Little Big Man / Küçük Dev Adam 1970

Jack Crabb (Dustin Hoffman), henüz küçük yaşında, bir  kızılderili baskınında kaçırılıp tarafından kaçırılıp, kızılderili olarak büyütülmüş beyaz bir Amerikalıdır. Kısa boyundan dolayı Little Big Man (Küçük Dev Adam) lakabını alan Jack, büyük bir baskında beyazlara esir düşünce bu kez hayatına onların arasında 'normal' bir beyaz Amerikalı olarak devam eder.

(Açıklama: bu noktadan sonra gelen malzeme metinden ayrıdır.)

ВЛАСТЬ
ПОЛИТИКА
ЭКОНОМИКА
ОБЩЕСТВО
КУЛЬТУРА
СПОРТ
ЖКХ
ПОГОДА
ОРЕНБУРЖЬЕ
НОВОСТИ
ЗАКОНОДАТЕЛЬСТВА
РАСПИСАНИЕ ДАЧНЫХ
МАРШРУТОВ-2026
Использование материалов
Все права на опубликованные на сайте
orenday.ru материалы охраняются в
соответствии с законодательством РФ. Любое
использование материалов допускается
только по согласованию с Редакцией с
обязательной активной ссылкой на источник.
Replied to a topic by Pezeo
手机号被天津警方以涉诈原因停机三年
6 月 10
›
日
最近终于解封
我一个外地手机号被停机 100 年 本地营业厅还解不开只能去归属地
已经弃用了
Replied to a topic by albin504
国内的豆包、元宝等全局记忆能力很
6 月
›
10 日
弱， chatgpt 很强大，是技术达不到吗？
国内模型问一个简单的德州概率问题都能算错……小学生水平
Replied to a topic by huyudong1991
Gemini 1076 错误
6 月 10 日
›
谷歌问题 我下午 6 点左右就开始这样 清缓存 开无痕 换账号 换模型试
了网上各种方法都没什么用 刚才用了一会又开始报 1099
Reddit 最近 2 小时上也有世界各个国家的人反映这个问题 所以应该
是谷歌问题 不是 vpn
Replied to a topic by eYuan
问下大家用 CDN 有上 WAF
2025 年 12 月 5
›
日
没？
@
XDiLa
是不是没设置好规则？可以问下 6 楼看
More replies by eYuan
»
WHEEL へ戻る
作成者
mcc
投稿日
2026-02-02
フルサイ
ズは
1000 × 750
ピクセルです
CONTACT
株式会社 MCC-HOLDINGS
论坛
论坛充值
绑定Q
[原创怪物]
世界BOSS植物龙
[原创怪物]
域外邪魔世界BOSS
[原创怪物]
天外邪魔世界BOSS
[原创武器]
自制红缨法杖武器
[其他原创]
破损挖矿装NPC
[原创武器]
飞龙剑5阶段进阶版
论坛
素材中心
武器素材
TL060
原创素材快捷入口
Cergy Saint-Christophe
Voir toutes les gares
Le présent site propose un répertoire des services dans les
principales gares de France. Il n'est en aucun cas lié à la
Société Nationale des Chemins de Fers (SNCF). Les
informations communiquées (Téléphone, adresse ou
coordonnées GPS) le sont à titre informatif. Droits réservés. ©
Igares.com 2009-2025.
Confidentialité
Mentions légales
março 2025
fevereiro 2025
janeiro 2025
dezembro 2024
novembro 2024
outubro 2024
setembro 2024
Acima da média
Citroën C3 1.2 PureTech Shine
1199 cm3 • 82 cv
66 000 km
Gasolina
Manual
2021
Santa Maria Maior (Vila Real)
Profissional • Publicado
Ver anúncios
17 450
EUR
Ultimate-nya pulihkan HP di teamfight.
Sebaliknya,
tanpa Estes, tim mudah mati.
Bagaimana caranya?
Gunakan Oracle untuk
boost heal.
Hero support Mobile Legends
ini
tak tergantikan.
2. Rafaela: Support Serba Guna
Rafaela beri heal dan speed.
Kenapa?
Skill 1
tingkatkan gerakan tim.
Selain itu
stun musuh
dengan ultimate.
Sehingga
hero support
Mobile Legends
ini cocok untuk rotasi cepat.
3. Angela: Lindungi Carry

Karısının kızılderililer tarafından kaçırılmasıyla yeniden yollara düşer ve tekrar kızılderili yaşantısına döner. Bu yer ve kimlik değiştirme yıllarca ve defalarca tekrarlanır. Başarılı bir insanı diplomasi yürüten Jack, iki grup arasında da barınabilmeyi başarır. Bazen Büyük Şef’in (Chief Dan George) bazen de General George’un (Richard Mulligan) koruması altına giren Jack, son ve gerçek bir savaşın ardından ait olduğu yerde kalacaktır.

Little Big Man / Küçük Dev Adam 1970

Arthur Penn, Kızılderililerle, onların topraklarına kara bulut gibi çöken beyaz Amerikalılar arasındaki çatışmayı, ne İsa'ya ne Musa'ya yaranabilmiş bir karakterle anlatmayı seçmiş. İtiraf etmeliyim ki, komedi filmi de olsa kızılderililere karşı hep pozitif ayrımcılık bekliyorum. Filmde bazı yönleriyle şapşallık atfedilen kızılderili imgesi bu anlamda beni rahatsız etti. Beyazların saldırgan ve fetihçi tavrı zaten yerden yere vuruluyor, ama ikisini tarihsel olarak aynı kefede göremiyorum. Karakterlere bakış açısından olumsuz bulduğum bu yaklaşıma karşın, film dili yönünden eksiksiz. Forrest Gump'la kurduğum bağa şöyle bir ekleme yapayım. Tek adam, ana karakter filmi olması bakımından da oldukça benziyorlar. Orada Tom Hanks faktörü vardı, Little Big Man'de ise Dustin Hoffman efsanesi. Kendileri, hafızalardan silinmeyecek, efsanevi bir aktörlük gösterisi sunuyor.